Thanking Steve Allen

BY BILL REAGAN

Millions of Americans end their day in front of a television set. A few jokes from Stephen Colbert, Jimmy Kimmel or Jimmy Fallon and they’re off to dreamland.

If you like late night television, thank Steve Allen. He hosted first episode of The Tonight Show on September 27, 1954. Steve Allen was a prolific composer and author. He died in 2000.

Allen’s last book was “Dumbth, The Lost Art of Thinking,” a lament over the decline of basic knowledge, critical thinking and reason.

Sixteen years later, he probably would write “Dumbther.”

Information has moved from our brains to our finger tips. Type a few key words and Google does a pretty good job of giving you the information you’re expecting. No need to remember a thing. Slip your thumb up and down your smart phone screen to be entertained by the meme of the day (pictorial representation of a cultural trend). No more need for words. Pick an emoji to respond to a text message or Facebook post. No need to express how you feel.

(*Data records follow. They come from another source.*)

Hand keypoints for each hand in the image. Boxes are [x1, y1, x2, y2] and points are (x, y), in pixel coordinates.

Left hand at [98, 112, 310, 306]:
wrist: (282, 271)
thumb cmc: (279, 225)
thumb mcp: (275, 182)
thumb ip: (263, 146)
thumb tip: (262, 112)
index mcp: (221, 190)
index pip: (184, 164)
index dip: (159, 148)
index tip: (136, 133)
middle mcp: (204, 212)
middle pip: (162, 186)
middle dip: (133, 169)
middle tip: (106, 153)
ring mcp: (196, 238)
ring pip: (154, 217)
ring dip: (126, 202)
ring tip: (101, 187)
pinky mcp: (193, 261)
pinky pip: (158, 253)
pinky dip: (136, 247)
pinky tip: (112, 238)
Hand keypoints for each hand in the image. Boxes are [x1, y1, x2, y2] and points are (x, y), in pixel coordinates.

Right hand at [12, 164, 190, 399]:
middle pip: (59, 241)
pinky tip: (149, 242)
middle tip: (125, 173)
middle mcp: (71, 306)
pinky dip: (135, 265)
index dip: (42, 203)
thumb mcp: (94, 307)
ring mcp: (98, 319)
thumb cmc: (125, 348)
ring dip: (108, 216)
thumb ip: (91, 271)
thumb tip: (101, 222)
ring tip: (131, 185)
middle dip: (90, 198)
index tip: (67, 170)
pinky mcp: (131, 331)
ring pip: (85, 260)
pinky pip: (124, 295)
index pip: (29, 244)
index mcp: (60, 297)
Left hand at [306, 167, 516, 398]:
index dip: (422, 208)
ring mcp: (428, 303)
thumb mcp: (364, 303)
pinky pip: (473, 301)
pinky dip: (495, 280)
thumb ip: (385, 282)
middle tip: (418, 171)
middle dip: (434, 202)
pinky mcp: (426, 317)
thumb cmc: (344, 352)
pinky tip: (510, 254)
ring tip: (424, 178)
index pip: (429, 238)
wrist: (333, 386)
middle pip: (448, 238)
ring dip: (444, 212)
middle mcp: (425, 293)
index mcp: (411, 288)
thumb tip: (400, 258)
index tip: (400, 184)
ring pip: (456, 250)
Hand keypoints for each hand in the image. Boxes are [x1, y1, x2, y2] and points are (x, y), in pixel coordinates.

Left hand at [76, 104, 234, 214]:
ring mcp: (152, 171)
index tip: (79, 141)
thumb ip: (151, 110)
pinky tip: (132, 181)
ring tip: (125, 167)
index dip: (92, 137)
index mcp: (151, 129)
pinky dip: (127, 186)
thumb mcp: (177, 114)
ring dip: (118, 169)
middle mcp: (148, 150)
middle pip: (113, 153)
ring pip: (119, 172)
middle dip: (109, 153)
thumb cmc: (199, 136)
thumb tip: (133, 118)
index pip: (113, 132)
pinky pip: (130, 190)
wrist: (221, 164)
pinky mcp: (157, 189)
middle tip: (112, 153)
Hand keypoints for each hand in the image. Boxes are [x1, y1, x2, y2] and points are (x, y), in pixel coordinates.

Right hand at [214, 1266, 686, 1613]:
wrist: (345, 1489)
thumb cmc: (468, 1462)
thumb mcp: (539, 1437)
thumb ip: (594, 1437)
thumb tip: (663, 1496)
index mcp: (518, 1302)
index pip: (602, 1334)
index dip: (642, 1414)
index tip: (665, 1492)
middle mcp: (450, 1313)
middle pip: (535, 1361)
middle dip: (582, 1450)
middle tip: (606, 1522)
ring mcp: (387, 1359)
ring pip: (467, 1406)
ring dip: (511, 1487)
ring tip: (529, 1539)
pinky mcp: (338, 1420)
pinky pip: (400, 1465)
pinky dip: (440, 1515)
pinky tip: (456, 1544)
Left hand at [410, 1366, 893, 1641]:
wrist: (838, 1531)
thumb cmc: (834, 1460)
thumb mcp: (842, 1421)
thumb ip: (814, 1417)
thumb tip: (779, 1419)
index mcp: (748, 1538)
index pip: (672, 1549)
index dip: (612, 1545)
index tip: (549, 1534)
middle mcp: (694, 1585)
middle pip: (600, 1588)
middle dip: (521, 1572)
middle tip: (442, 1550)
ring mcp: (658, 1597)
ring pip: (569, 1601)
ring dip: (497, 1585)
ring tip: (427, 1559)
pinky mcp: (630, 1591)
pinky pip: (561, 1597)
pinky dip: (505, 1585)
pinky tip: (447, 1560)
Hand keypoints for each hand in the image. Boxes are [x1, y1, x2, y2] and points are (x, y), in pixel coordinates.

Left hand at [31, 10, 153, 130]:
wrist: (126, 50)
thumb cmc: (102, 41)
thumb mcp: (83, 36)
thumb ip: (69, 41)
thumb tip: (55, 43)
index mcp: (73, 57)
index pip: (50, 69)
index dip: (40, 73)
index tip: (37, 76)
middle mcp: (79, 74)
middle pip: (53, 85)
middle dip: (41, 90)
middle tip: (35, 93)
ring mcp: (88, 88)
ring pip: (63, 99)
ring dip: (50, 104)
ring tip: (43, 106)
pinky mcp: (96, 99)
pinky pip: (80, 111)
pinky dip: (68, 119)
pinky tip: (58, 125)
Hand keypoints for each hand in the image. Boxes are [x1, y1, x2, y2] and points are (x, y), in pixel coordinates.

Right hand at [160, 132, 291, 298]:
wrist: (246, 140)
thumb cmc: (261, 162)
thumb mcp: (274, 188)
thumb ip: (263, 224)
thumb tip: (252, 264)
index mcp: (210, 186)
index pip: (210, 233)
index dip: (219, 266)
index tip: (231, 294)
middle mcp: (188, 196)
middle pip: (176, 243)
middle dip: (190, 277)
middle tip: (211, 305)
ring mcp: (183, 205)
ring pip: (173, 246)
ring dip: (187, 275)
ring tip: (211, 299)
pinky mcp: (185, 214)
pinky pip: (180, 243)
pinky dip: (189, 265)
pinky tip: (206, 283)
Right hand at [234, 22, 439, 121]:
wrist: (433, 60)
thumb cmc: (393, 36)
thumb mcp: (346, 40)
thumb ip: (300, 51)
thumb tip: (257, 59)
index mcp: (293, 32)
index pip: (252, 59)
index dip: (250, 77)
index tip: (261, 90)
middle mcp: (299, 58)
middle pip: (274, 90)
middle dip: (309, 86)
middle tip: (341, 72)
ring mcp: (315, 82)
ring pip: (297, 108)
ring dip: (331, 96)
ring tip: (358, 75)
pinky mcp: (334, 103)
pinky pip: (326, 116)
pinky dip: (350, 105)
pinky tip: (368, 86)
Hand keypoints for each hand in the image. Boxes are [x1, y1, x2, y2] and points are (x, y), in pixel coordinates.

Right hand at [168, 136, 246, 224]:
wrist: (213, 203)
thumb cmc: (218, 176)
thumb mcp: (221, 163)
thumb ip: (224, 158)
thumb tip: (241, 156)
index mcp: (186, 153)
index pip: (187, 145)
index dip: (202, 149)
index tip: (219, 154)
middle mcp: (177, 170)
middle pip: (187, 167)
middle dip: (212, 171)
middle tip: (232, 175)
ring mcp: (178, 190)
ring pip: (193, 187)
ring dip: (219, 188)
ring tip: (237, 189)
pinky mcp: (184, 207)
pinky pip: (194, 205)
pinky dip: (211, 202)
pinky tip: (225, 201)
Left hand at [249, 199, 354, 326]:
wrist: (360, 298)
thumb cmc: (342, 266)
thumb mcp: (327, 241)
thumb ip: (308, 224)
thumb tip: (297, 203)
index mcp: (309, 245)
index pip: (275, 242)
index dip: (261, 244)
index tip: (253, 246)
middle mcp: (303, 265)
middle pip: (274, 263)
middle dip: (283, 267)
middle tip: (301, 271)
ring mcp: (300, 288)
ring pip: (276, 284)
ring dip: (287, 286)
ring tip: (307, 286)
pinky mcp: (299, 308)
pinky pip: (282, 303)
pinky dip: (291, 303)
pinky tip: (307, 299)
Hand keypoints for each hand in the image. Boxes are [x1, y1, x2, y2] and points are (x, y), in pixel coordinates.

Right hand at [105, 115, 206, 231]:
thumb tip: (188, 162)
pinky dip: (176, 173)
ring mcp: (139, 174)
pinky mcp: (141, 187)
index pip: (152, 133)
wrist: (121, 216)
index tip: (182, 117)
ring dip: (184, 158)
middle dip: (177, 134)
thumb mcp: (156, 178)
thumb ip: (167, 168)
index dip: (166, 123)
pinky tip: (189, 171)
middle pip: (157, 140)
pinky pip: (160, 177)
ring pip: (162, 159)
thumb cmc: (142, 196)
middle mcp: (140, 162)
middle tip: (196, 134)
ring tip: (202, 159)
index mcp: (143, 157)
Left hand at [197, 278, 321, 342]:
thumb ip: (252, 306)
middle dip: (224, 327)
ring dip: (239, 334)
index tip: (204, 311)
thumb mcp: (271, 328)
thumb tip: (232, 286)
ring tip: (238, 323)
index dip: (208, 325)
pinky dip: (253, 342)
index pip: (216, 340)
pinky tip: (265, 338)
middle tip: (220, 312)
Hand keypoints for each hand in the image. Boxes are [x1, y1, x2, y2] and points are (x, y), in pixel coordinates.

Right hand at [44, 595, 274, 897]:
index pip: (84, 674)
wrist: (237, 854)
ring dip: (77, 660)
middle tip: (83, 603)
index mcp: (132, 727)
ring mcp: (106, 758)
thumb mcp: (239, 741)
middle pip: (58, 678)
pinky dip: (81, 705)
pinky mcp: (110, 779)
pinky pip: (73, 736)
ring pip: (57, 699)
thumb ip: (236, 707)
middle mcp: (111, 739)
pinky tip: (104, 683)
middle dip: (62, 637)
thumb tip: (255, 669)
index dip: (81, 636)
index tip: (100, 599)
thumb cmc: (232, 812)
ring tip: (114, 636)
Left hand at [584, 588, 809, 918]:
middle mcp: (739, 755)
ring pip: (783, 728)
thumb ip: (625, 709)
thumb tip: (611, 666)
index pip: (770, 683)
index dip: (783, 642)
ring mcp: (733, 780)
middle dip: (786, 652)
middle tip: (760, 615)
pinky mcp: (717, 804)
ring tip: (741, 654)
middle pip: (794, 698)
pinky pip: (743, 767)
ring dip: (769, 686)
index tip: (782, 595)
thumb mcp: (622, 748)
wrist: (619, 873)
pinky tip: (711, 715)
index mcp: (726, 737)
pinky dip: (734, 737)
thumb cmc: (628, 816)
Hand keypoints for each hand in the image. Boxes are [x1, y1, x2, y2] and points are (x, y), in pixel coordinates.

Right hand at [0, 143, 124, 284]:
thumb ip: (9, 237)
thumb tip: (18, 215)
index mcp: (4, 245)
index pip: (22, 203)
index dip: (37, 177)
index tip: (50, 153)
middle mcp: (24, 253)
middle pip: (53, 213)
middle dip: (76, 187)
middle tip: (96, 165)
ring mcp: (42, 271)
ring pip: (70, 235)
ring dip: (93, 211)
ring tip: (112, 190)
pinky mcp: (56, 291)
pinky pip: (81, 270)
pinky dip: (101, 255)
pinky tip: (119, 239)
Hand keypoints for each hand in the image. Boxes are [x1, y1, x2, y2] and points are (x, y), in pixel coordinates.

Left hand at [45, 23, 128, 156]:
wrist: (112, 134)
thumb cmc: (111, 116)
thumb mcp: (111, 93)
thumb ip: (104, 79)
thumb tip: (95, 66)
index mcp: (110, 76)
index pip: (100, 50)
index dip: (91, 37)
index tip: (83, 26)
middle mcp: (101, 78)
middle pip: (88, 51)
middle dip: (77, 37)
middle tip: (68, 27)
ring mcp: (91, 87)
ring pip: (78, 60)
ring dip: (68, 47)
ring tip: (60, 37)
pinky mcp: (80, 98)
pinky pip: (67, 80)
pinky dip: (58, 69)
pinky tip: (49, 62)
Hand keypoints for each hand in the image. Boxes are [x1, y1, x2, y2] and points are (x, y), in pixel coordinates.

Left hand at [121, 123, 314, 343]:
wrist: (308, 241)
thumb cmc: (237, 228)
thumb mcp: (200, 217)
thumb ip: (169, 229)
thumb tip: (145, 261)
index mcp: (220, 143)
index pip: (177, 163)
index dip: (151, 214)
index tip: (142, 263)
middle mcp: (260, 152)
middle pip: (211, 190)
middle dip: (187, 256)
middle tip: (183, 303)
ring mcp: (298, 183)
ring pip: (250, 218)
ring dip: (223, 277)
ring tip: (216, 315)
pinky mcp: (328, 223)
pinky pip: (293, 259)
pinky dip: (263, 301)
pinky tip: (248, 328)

Memes and emojis have their place, but they make us lazy. A search engine is no substitute for learning. Flipping a thumb up and down a screen can never take the place of reading. And emotions are better expressed by words, laughter, tears and hugs, than the thousand variations of the smiley face. In the age of the emoji complex and important issues are “dumbthed” down into shallow, one sided arguments. Conservatives are good, liberals are bad — or the other way around. Character and society are formed by conversation — stating a position, learning you are wrong, modifying and improving your view of the world. This is the richness of being human. To hand over thinking to a search engine, reading to a Facebook feed, or feeling to a smiley face is just plain dumbth.

Reading, talking, listening, thinking, empathy – This could be the start of something big.

Bill Reagan is executive director of Loaves & Fishes of the Rio Grande Valley.